GIVEN ENTRIES:
- - - - - - -

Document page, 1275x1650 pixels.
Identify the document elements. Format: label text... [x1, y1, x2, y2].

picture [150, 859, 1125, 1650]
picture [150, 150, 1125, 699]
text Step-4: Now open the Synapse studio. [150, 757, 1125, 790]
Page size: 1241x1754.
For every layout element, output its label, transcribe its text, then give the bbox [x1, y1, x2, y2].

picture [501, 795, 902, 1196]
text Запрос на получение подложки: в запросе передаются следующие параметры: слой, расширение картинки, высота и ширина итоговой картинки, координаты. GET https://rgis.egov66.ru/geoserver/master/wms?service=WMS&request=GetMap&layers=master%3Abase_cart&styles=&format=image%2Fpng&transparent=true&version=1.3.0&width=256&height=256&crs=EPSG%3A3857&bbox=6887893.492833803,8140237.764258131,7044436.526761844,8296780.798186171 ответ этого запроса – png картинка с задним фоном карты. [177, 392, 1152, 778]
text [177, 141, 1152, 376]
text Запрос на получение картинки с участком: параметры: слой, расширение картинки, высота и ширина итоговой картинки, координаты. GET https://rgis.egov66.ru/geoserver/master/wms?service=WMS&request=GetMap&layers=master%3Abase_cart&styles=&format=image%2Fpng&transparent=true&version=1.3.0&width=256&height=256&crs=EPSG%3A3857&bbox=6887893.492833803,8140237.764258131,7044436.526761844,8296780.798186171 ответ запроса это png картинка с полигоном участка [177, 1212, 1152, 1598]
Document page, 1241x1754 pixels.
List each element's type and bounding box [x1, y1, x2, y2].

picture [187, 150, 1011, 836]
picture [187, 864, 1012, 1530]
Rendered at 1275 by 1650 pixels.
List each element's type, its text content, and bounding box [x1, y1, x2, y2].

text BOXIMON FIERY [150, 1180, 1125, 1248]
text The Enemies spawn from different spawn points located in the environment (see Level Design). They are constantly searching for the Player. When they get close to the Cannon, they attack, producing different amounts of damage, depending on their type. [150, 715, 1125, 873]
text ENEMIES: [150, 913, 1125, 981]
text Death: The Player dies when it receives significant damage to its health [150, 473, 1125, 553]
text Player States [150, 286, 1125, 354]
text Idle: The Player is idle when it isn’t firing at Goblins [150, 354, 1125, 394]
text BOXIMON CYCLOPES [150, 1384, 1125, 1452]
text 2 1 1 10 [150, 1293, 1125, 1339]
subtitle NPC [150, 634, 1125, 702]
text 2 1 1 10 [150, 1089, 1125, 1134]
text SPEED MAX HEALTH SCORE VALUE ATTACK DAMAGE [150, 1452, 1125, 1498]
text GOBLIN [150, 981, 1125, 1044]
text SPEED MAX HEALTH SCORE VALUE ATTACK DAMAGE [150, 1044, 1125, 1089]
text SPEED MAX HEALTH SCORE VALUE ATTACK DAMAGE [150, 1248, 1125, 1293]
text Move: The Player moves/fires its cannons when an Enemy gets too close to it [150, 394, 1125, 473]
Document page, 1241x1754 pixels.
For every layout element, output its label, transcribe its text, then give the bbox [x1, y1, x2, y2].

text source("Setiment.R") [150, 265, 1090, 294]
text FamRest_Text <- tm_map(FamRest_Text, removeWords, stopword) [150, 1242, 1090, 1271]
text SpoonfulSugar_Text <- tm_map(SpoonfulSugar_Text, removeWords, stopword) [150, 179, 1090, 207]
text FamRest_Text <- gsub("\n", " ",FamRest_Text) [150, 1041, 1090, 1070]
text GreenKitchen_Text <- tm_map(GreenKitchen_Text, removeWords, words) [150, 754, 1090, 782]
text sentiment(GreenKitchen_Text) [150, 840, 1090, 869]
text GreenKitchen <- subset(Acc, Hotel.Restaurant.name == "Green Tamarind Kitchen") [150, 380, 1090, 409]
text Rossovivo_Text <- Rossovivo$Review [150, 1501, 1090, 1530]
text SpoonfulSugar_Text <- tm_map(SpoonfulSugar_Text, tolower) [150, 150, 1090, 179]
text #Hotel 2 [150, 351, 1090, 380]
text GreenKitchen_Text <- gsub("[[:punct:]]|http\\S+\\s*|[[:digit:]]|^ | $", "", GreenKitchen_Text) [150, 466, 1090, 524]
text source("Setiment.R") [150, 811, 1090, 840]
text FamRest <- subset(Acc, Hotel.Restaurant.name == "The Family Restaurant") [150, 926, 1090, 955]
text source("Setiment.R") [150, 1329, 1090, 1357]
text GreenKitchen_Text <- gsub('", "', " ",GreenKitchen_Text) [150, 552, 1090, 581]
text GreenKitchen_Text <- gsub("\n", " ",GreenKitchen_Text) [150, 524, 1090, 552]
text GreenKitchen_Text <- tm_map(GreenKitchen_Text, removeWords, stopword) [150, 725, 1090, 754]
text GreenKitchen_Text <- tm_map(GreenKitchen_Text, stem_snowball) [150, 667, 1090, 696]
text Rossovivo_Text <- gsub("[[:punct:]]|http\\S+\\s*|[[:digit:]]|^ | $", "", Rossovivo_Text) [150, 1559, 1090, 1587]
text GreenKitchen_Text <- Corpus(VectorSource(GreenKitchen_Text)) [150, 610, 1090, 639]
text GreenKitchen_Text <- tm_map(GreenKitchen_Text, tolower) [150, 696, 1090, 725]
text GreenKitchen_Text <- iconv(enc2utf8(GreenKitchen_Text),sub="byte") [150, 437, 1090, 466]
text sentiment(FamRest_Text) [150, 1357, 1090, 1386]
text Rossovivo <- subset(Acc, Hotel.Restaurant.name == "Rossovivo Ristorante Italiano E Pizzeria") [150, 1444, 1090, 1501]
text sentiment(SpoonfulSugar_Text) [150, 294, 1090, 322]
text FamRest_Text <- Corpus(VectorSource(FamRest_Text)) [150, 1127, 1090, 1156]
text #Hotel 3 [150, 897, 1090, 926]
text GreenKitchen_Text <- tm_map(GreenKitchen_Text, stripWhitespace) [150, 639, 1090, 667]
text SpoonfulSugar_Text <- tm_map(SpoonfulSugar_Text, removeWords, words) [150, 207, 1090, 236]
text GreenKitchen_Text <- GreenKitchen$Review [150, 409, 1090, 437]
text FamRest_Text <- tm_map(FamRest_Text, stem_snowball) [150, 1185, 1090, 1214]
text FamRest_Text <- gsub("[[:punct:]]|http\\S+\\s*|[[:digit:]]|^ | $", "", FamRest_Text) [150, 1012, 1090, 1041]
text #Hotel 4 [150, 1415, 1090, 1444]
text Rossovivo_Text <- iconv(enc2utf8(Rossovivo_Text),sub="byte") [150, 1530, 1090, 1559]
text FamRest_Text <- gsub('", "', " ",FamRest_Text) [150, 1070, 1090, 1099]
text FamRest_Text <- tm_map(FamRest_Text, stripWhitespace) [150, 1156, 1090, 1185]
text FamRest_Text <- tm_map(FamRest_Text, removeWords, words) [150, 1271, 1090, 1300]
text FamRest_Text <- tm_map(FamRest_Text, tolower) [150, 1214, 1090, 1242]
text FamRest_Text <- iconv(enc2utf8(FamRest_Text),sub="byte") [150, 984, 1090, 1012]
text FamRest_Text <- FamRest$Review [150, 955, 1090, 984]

- - - - - - -

YOUR GOAL: Search term "VectorSource": return each line of the data that contains it.

EXPECTED ANSWER:
text GreenKitchen_Text <- Corpus(VectorSource(GreenKitchen_Text)) [150, 610, 1090, 639]
text FamRest_Text <- Corpus(VectorSource(FamRest_Text)) [150, 1127, 1090, 1156]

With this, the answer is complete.